_AUSGEWÄHLTER TEXT_.
▼

Ausgerechnet am 11. September 2006 – am Jahrtag der Anschläge auf das World Trade Center -hatte der Moslem vor einem Lokal der Muslimischen Jugend Österreichs (MJÖ) in Wien-Rudolfsheim-Fünfhaus eine täuschend echt aussehende Bombenattrappe hinterlegt.
Der Schuldspruch wegen gefährlicher Drohung ist bereits rechtskräftig
Zunächst hatte man einen geplanten Anschlag mit einem möglicherweise rechtsextremen Hintergrund befürchtet. Auf dem vor dem Lokal abgelegten Paket war ein Zettel mit der Aufschrift 4. Juli 1926, Weimar, – dem Gründungsdatum der Hitlerjugend – befestigt worden. In Wahrheit handelte es sich bei dem Täter aber um keinen Rechtsgerichteten, sondern um einen 29-jährigen Moslem, der mit seiner Aktion gegen die in seinen Augen zu lasche Haltung der MJÖ protestieren wollte, wie er nun vor Richterin Claudia Geiler darlegte.
Protest gegen “zu defensiven” Islam
Das Ganze war eine Protestaktion gegen die Arbeitsweise der MJÖ, betonte der beschäftigungslose 29-Jährige. Mit 20 war der gebürtige Wiener zum Islam konvertiert: Ich war überzeugt, dass der Koran ein wahres Buch ist. Ich war einfach davon überzeugt, dass es das Richtige ist. Er suchte Kontakt zu weiteren Angehörigen seiner Glaubensgemeinschaft und landete so bei der MJÖ.

▲

_DATENSÄTZE_.
▼

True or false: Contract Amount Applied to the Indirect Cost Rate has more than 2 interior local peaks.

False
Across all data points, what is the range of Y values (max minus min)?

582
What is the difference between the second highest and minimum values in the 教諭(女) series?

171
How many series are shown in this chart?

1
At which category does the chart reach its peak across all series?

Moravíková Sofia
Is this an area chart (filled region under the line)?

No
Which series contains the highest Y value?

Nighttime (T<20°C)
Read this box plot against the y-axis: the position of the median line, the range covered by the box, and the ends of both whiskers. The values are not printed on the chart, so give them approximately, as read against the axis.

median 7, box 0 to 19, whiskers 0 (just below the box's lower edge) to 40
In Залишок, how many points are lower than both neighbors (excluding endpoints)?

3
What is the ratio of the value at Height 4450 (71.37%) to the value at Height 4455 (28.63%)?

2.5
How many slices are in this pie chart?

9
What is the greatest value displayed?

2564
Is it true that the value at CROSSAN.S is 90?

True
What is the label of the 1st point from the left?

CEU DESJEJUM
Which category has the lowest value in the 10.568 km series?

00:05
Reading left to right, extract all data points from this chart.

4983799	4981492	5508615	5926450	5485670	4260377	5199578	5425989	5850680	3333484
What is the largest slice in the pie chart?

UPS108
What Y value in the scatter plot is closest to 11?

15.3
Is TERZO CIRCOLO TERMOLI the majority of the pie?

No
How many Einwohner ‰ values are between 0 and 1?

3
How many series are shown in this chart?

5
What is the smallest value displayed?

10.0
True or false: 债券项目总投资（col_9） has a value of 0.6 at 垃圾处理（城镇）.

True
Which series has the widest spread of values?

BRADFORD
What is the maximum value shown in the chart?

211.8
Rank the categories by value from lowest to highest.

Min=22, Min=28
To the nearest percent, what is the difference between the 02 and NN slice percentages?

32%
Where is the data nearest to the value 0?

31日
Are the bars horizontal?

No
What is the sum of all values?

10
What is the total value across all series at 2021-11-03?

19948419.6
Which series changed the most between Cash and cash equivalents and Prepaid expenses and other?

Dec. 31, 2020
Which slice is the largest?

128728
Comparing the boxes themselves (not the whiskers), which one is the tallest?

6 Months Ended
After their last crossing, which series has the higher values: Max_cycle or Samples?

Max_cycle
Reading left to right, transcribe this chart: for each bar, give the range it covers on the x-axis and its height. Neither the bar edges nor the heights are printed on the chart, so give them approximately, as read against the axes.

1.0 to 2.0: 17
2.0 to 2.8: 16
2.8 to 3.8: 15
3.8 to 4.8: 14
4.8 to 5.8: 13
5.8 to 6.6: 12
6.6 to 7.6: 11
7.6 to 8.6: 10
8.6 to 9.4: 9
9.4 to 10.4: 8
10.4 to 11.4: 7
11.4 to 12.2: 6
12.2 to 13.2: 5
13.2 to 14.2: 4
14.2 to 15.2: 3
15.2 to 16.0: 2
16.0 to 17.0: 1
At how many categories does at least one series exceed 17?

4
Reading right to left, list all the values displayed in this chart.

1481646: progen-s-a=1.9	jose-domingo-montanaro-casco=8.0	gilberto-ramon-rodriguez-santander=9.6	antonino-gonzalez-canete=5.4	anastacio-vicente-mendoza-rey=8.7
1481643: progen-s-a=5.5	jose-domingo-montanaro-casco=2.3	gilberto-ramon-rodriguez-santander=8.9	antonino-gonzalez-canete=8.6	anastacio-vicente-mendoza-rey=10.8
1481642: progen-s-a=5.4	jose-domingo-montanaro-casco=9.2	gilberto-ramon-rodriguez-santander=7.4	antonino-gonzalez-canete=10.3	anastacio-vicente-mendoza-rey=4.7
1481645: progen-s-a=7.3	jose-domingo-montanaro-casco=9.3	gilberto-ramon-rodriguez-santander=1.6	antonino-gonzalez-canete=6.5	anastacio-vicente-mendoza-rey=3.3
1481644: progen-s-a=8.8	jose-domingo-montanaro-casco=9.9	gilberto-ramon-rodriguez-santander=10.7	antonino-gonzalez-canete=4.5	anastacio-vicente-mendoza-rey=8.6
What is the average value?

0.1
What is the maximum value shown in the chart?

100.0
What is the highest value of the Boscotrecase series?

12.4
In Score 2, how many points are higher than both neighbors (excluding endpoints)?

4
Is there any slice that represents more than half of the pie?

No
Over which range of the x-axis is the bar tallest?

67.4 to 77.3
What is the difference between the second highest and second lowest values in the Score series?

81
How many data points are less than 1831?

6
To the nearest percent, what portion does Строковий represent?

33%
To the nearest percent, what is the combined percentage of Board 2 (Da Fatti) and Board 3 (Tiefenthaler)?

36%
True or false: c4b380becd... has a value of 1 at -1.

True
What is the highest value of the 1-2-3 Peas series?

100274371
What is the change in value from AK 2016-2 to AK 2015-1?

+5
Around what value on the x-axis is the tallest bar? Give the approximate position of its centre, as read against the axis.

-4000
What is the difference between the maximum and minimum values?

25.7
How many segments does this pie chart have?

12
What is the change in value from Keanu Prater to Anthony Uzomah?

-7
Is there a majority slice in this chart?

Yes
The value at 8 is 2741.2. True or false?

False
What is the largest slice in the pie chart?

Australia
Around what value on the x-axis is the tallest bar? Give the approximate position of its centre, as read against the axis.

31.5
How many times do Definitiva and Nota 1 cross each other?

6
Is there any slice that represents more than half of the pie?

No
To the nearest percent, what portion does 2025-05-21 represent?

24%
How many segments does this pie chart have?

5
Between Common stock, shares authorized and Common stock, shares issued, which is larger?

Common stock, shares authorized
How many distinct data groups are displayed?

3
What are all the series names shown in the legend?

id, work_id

▲

_ERFORDERLICHE HANDLUNG 1_.
Transkribieren Sie aus dem ausgewählten Text den Abschnitt zwischen „Ausgerechnet am 11.“ und „aussehende Bombenattrappe hinterlegt.“, beide einschließlich.
_ERFORDERLICHE HANDLUNG 2_.
Geben Sie aus den Datensätzen die Zeilen zwischen der Zeile mit „Moravíková Sofia“ und der Zeile mit „Is it true that the value at CROSSAN.S is 90?“, beide einschließlich, wortgetreu wieder.

_AUSGABE 1_.
Ausgerechnet am 11. September 2006 – am Jahrtag der Anschläge auf das World Trade Center -hatte der Moslem vor einem Lokal der Muslimischen Jugend Österreichs (MJÖ) in Wien-Rudolfsheim-Fünfhaus eine täuschend echt aussehende Bombenattrappe hinterlegt.

_AUSGABE 2_.
Moravíková Sofia
Is this an area chart (filled region under the line)?

No
Which series contains the highest Y value?

Nighttime (T<20°C)
Read this box plot against the y-axis: the position of the median line, the range covered by the box, and the ends of both whiskers. The values are not printed on the chart, so give them approximately, as read against the axis.

median 7, box 0 to 19, whiskers 0 (just below the box's lower edge) to 40
In Залишок, how many points are lower than both neighbors (excluding endpoints)?

3
What is the ratio of the value at Height 4450 (71.37%) to the value at Height 4455 (28.63%)?

2.5
How many slices are in this pie chart?

9
What is the greatest value displayed?

2564
Is it true that the value at CROSSAN.S is 90?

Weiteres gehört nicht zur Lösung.